Records from a data source
***
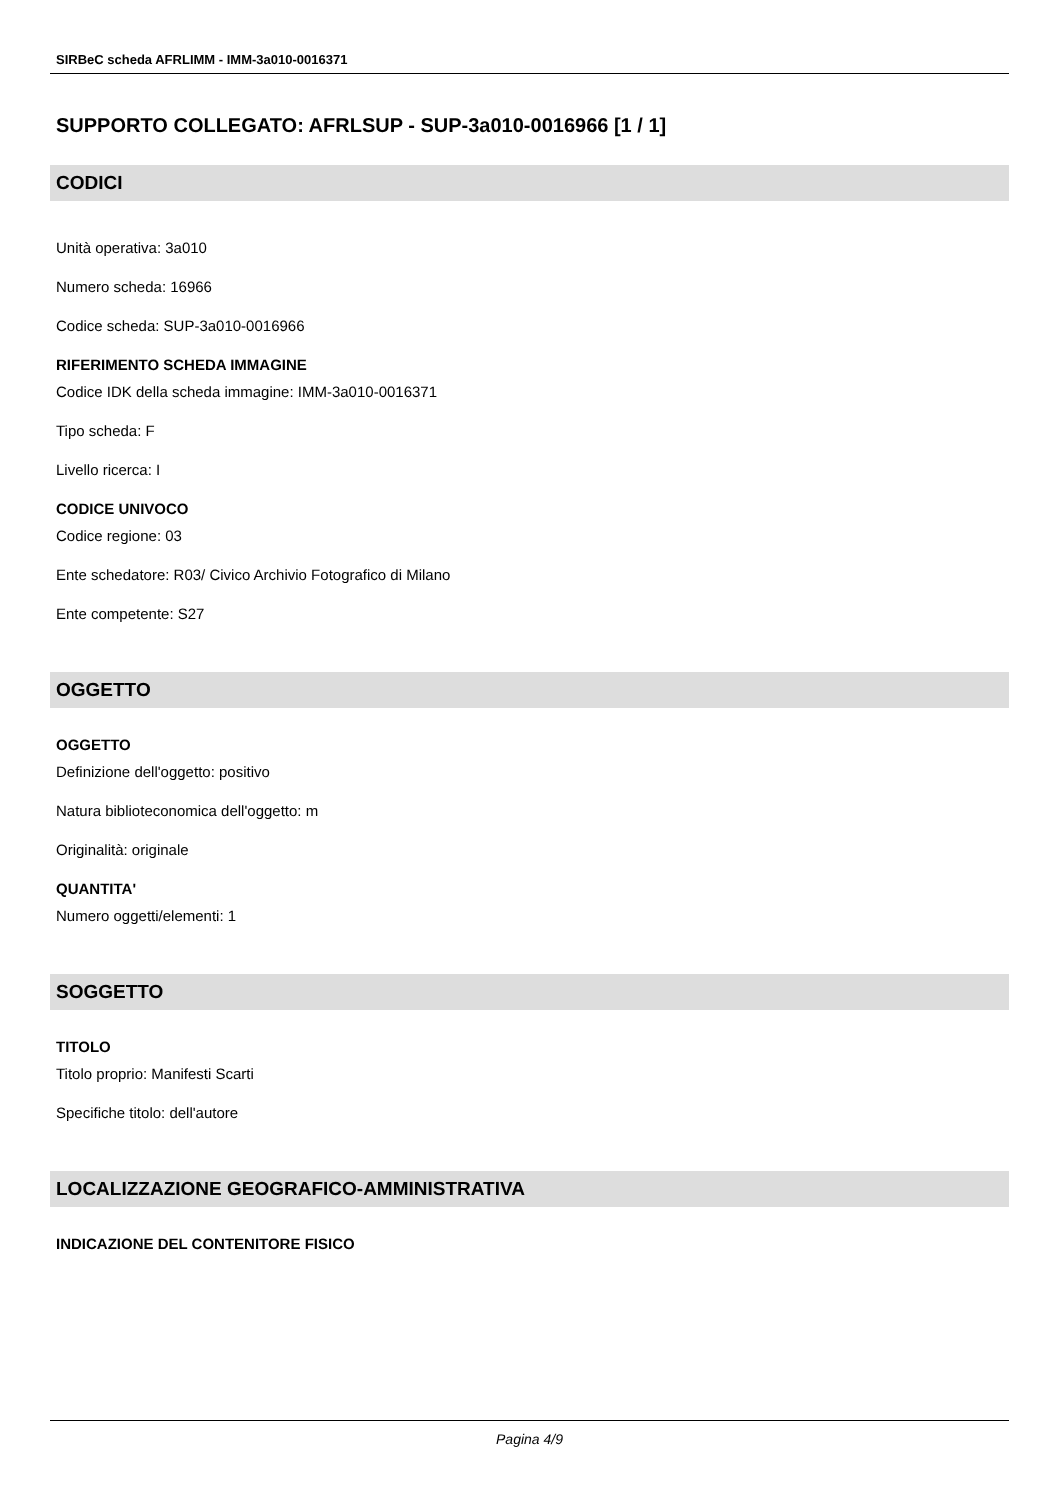SIRBeC scheda AFRLIMM - IMM-3a010-0016371
SUPPORTO COLLEGATO: AFRLSUP - SUP-3a010-0016966 [1 / 1]
CODICI
Unità operativa: 3a010
Numero scheda: 16966
Codice scheda: SUP-3a010-0016966
RIFERIMENTO SCHEDA IMMAGINE
Codice IDK della scheda immagine: IMM-3a010-0016371
Tipo scheda: F
Livello ricerca: I
CODICE UNIVOCO
Codice regione: 03
Ente schedatore: R03/ Civico Archivio Fotografico di Milano
Ente competente: S27
OGGETTO
OGGETTO
Definizione dell'oggetto: positivo
Natura biblioteconomica dell'oggetto: m
Originalità: originale
QUANTITA'
Numero oggetti/elementi: 1
SOGGETTO
TITOLO
Titolo proprio: Manifesti Scarti
Specifiche titolo: dell'autore
LOCALIZZAZIONE GEOGRAFICO-AMMINISTRATIVA
INDICAZIONE DEL CONTENITORE FISICO
Pagina 4/9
***
TASK ITEM:
Output each record verbatim, but skip anything that is a picture.

ANSWER AREA:
SIRBeC scheda AFRLIMM - IMM-3a010-0016371
SUPPORTO COLLEGATO: AFRLSUP - SUP-3a010-0016966 [1 / 1]
CODICI
Unità operativa: 3a010
Numero scheda: 16966
Codice scheda: SUP-3a010-0016966
RIFERIMENTO SCHEDA IMMAGINE
Codice IDK della scheda immagine: IMM-3a010-0016371
Tipo scheda: F
Livello ricerca: I
CODICE UNIVOCO
Codice regione: 03
Ente schedatore: R03/ Civico Archivio Fotografico di Milano
Ente competente: S27
OGGETTO
OGGETTO
Definizione dell'oggetto: positivo
Natura biblioteconomica dell'oggetto: m
Originalità: originale
QUANTITA'
Numero oggetti/elementi: 1
SOGGETTO
TITOLO
Titolo proprio: Manifesti Scarti
Specifiche titolo: dell'autore
LOCALIZZAZIONE GEOGRAFICO-AMMINISTRATIVA
INDICAZIONE DEL CONTENITORE FISICO
Pagina 4/9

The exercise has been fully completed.